04/01 【読】 「光圀伝(冲方丁、角川書店)」

 「光圀伝(冲方丁、角川書店)」

1996年に小説「黒い季節」でデビュー。SF作家として「マルドゥック・スクランブル」「蒼穹のファフナー」などを発表するほか、2010年には時代小説「天地明察」が話題となった冲方丁の2012年作品。水戸徳川家の藩主、のちに水戸黄門として知られる徳川光圀の一生を描いた渾身の歴史小説。 2013年本屋大賞ノミネート、第2回山田風太郎賞受賞、週刊朝日「2012年歴史・時代小説ベスト10」第1位獲得の話題作。

お供をつれての全国漫遊、諸国で悪を懲らしめ、エンディングで高らかに笑う好々爺―――というイメージがすっかり定着している水戸黄門。「先の副将軍」であり、「ラーメンを日本で最初に食べた人物」であり、「大日本史を編纂した人物」であるという基礎知識は誰もが持っているものの、その人となりは意外と知られていないというのが実情だろう。
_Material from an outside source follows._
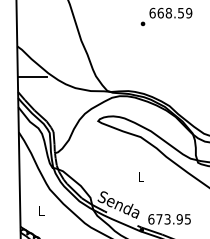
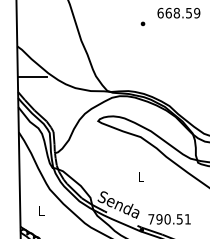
text at (170, 12) position: (170, 12) -> (178, 12)
text at (169, 219): 673.95 -> 790.51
本書では、イメージばかりが先行している徳川光圀の生涯を、様々な人々との関わり、時代背景(および先のイメージを示すエピソード)とともに濃密に描写している。ただし、本書では、単なる光圀の一生を伝記として描くにとどまらない。冒頭に、水戸藩家老であり光圀の忠臣だった藤井紋太夫を光圀自らが殺す、というシーンを描いて読み手の度肝を抜く。物語は「なぜ光圀は忠臣の紋太夫を殺さねばならなかったのか?」という大きな謎とともに動き出す。いわゆるミステリでいうところの"Why Done It?"の構成。

なお、冲方丁は前作「天地明察」にも光圀を登場させていて、「天地明察」のワンシーンが、「光圀伝」のワンシーンとオーバーラップしている。「天地明察」に登場した光圀は、野獣のような殺気と、覇王のごとき豪胆さを兼ね備えた人物として描かれている。本作ではそんな光圀の人となりを幼年期から老年期まで描くことで、その人間性をさらに深く、深く表現する。その中心にあるのは、光圀がもっとも重んじた「義」の精神。運命に翻弄されつつも「義」を通さんがゆえに深く苦悩する彼の姿は、現代人にはなかなか理解しがたい価値観かもしれない。しかしこの「義」こそがこの物語の根幹であり、冒頭の"Why Done It?"を解決するキーワードでもある。

久々にスゴイ小説を読んでしまった。これを越える作品はしばらく出てこないだろう。